Many people who install KISS come across similar problems and misunderstandings in the process. Almost all of these have solutions documented somewhere in the KISS documentation, but it can be spread out, hard to find, and easy to miss. Therefore, this page collects solutions to some of the most common problems.

This is not a substitute for a thorough reading of the install guide and the appropriate wiki page.

This page does not answer questions about the philosophy of KISS, or why KISS is designed in any certain way. For those questions, refer to https://kisslinux.org/answers.

[000] General tips for identifying build errors

If you use parallel make (make -jN), the actual error probably isn't at the bottom of the log. You'll need to look back through it, and find the first occurence of "Waiting for unfinished jobs....".

Try to find the particular command which failed (make gives you a file and line number), and see if you can reproduce the error by running that command by itself.

Often you might be missing a hidden dependency. Look for errors like "not found" or "no such file or directory".

Make sure your CFLAGS are like -O2 not -02 (letter O not number 0).

Search online for the error message.
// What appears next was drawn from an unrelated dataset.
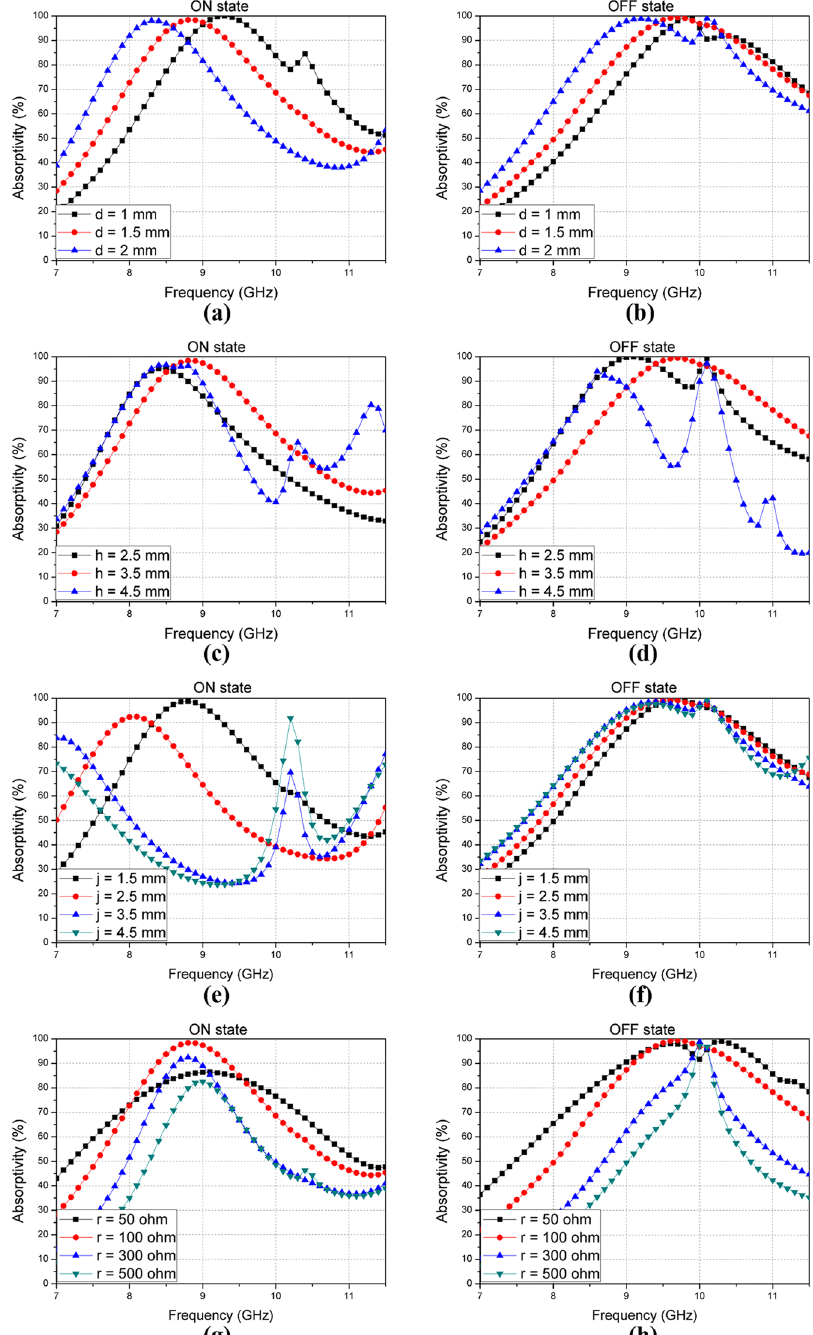
Figure 4. Simulated absorptivity at different values of design parameters: (a) ON state when value of ‘d’ varies from 1 mm–2 mm, (b) OFF state; (c) ON state when value of ‘h’ varies from 2.5 mm–4.5 mm, (d) OFF state; (e) ON state when value of ‘j’ varies from 1.5 mm–4.5 mm, (f) OFF state; (g) ON state when value of ‘r’ varies from 50 Ω–500 Ω, (h) OFF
Look through issues in the community repo, in case someone's encountered it before.

If you need more help, the best place is IRC. Upload a full log to a pastebin.
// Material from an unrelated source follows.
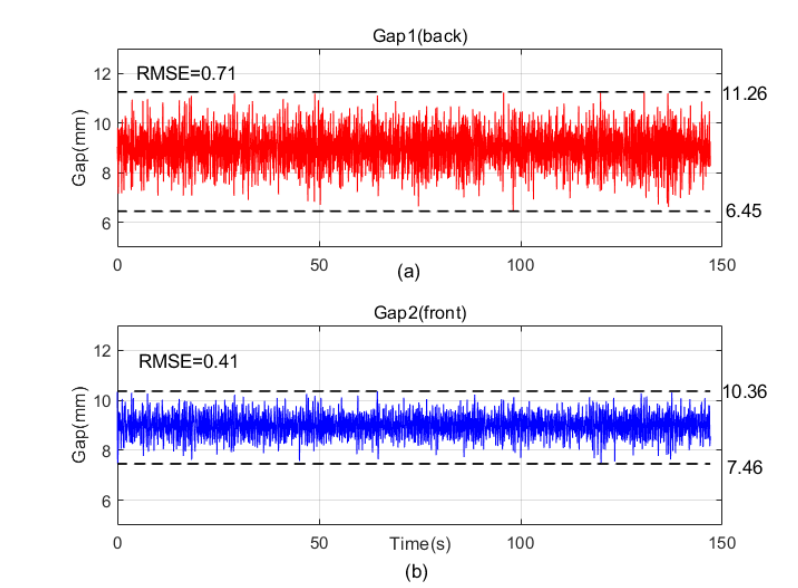
Figure 8. Levitation gap signals in numerical simulation at 80 km/h. ( a ) Gap1 (back), ( b ) Gap2 (front).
Once you've found the solution, make a note of it so that others can learn. You could contribute it to this page.

[010] My kernel doesn't build!

[011] Busybox diff given unrecognized options

These are not causing the build to fail; they are only warnings.

[012] Errors about __always_inline, versions 5.12-5.18

Kernels with minor version 5.12-5.18 require the following patch to add an include:

$ sed -i '/<stdlib.h>/a #include <linux/stddef.h>' tools/objtool/arch/x86/decode.c

[013] env: can't execute 'bash': No such file or directory, version 5.19

Kernels with minor version 5.19 currently require bash to be built. There is a patch by $/ioraff available here to remove this dependency.

[020] Kernel config/boot problems

[021] Filesystem drivers

Make sure you've enabled drivers for at least your boot and root filesystems.

[022] Including firmware

Choose some location, such as /usr/lib/firmware and install the firmware you need into it. This alone isn't enough; you need to tell the kernel the directory where to find firmware, and the filenames relative to this directory for everything you want to use. See kernel/firmware for details.

Firmware problems are most easily diagnosed by looking through dmesg.